● **Aim of the task**:
Transcribe all the data, leaving each word as it is.

::::

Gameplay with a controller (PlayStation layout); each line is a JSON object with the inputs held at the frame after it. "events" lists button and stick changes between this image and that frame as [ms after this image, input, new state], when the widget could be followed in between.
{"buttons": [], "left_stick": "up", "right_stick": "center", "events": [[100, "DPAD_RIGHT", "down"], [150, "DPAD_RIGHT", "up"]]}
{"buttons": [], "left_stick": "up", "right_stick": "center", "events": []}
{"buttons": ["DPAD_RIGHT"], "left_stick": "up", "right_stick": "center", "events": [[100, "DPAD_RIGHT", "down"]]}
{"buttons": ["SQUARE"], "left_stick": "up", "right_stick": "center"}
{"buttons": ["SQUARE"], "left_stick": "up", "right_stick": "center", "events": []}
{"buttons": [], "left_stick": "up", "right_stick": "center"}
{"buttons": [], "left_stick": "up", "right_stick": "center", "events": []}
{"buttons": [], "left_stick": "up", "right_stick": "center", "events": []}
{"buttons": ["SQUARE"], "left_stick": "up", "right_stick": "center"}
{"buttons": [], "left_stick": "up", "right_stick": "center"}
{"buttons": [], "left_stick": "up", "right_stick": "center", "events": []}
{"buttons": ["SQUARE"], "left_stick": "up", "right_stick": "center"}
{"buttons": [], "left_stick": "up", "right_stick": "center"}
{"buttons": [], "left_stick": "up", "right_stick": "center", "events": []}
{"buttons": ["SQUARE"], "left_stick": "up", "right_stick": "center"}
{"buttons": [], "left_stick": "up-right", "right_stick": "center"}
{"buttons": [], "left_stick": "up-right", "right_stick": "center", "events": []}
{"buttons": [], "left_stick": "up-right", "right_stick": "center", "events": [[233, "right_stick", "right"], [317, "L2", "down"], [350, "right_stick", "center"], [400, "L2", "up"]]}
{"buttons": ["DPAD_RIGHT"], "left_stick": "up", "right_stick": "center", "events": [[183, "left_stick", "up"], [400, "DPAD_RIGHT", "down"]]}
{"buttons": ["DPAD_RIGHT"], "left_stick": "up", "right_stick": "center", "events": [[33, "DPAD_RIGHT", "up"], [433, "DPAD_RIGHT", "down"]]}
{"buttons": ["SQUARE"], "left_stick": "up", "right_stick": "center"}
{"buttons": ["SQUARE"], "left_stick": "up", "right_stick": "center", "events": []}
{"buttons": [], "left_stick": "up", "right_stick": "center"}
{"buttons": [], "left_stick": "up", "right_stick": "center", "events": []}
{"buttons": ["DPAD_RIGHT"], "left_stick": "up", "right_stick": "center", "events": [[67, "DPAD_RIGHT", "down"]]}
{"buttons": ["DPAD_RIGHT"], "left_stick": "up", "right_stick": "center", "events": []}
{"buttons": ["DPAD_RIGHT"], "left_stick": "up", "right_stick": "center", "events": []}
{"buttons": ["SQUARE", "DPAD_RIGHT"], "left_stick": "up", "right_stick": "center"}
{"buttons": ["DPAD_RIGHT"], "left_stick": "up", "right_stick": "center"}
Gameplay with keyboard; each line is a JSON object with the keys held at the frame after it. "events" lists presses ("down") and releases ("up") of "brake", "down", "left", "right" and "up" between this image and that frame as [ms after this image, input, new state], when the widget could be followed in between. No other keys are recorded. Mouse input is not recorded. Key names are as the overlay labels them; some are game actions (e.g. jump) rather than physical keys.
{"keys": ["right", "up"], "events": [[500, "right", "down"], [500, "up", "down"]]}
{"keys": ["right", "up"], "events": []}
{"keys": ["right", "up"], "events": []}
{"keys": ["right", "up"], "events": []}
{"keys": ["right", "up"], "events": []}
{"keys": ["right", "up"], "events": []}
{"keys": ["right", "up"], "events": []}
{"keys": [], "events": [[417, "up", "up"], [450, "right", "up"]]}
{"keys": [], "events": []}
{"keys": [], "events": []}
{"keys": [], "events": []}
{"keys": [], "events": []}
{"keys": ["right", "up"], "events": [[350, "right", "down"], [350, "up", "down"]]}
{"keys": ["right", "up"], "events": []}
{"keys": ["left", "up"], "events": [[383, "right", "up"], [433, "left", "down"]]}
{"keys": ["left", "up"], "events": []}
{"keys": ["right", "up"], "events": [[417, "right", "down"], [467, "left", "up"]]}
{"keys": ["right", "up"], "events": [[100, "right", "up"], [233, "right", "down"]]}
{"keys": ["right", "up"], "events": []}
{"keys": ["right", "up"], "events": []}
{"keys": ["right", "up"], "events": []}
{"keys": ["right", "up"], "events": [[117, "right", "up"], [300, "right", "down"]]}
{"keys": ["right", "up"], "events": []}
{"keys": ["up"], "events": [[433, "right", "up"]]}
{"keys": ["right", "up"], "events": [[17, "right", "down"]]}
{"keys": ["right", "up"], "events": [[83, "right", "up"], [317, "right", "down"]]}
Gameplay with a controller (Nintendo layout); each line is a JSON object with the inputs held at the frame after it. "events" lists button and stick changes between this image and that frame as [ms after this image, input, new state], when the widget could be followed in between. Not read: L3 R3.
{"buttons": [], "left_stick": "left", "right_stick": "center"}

::::

● **Finished task**:
Gameplay with a controller (PlayStation layout); each line is a JSON object with the inputs held at the frame after it. "events" lists button and stick changes between this image and that frame as [ms after this image, input, new state], when the widget could be followed in between.
{"buttons": [], "left_stick": "up", "right_stick": "center", "events": [[100, "DPAD_RIGHT", "down"], [150, "DPAD_RIGHT", "up"]]}
{"buttons": [], "left_stick": "up", "right_stick": "center", "events": []}
{"buttons": ["DPAD_RIGHT"], "left_stick": "up", "right_stick": "center", "events": [[100, "DPAD_RIGHT", "down"]]}
{"buttons": ["SQUARE"], "left_stick": "up", "right_stick": "center"}
{"buttons": ["SQUARE"], "left_stick": "up", "right_stick": "center", "events": []}
{"buttons": [], "left_stick": "up", "right_stick": "center"}
{"buttons": [], "left_stick": "up", "right_stick": "center", "events": []}
{"buttons": [], "left_stick": "up", "right_stick": "center", "events": []}
{"buttons": ["SQUARE"], "left_stick": "up", "right_stick": "center"}
{"buttons": [], "left_stick": "up", "right_stick": "center"}
{"buttons": [], "left_stick": "up", "right_stick": "center", "events": []}
{"buttons": ["SQUARE"], "left_stick": "up", "right_stick": "center"}
{"buttons": [], "left_stick": "up", "right_stick": "center"}
{"buttons": [], "left_stick": "up", "right_stick": "center", "events": []}
{"buttons": ["SQUARE"], "left_stick": "up", "right_stick": "center"}
{"buttons": [], "left_stick": "up-right", "right_stick": "center"}
{"buttons": [], "left_stick": "up-right", "right_stick": "center", "events": []}
{"buttons": [], "left_stick": "up-right", "right_stick": "center", "events": [[233, "right_stick", "right"], [317, "L2", "down"], [350, "right_stick", "center"], [400, "L2", "up"]]}
{"buttons": ["DPAD_RIGHT"], "left_stick": "up", "right_stick": "center", "events": [[183, "left_stick", "up"], [400, "DPAD_RIGHT", "down"]]}
{"buttons": ["DPAD_RIGHT"], "left_stick": "up", "right_stick": "center", "events": [[33, "DPAD_RIGHT", "up"], [433, "DPAD_RIGHT", "down"]]}
{"buttons": ["SQUARE"], "left_stick": "up", "right_stick": "center"}
{"buttons": ["SQUARE"], "left_stick": "up", "right_stick": "center", "events": []}
{"buttons": [], "left_stick": "up", "right_stick": "center"}
{"buttons": [], "left_stick": "up", "right_stick": "center", "events": []}
{"buttons": ["DPAD_RIGHT"], "left_stick": "up", "right_stick": "center", "events": [[67, "DPAD_RIGHT", "down"]]}
{"buttons": ["DPAD_RIGHT"], "left_stick": "up", "right_stick": "center", "events": []}
{"buttons": ["DPAD_RIGHT"], "left_stick": "up", "right_stick": "center", "events": []}
{"buttons": ["SQUARE", "DPAD_RIGHT"], "left_stick": "up", "right_stick": "center"}
{"buttons": ["DPAD_RIGHT"], "left_stick": "up", "right_stick": "center"}
Gameplay with keyboard; each line is a JSON object with the keys held at the frame after it. "events" lists presses ("down") and releases ("up") of "brake", "down", "left", "right" and "up" between this image and that frame as [ms after this image, input, new state], when the widget could be followed in between. No other keys are recorded. Mouse input is not recorded. Key names are as the overlay labels them; some are game actions (e.g. jump) rather than physical keys.
{"keys": ["right", "up"], "events": [[500, "right", "down"], [500, "up", "down"]]}
{"keys": ["right", "up"], "events": []}
{"keys": ["right", "up"], "events": []}
{"keys": ["right", "up"], "events": []}
{"keys": ["right", "up"], "events": []}
{"keys": ["right", "up"], "events": []}
{"keys": ["right", "up"], "events": []}
{"keys": [], "events": [[417, "up", "up"], [450, "right", "up"]]}
{"keys": [], "events": []}
{"keys": [], "events": []}
{"keys": [], "events": []}
{"keys": [], "events": []}
{"keys": ["right", "up"], "events": [[350, "right", "down"], [350, "up", "down"]]}
{"keys": ["right", "up"], "events": []}
{"keys": ["left", "up"], "events": [[383, "right", "up"], [433, "left", "down"]]}
{"keys": ["left", "up"], "events": []}
{"keys": ["right", "up"], "events": [[417, "right", "down"], [467, "left", "up"]]}
{"keys": ["right", "up"], "events": [[100, "right", "up"], [233, "right", "down"]]}
{"keys": ["right", "up"], "events": []}
{"keys": ["right", "up"], "events": []}
{"keys": ["right", "up"], "events": []}
{"keys": ["right", "up"], "events": [[117, "right", "up"], [300, "right", "down"]]}
{"keys": ["right", "up"], "events": []}
{"keys": ["up"], "events": [[433, "right", "up"]]}
{"keys": ["right", "up"], "events": [[17, "right", "down"]]}
{"keys": ["right", "up"], "events": [[83, "right", "up"], [317, "right", "down"]]}
Gameplay with a controller (Nintendo layout); each line is a JSON object with the inputs held at the frame after it. "events" lists button and stick changes between this image and that frame as [ms after this image, input, new state], when the widget could be followed in between. Not read: L3 R3.
{"buttons": [], "left_stick": "left", "right_stick": "center"}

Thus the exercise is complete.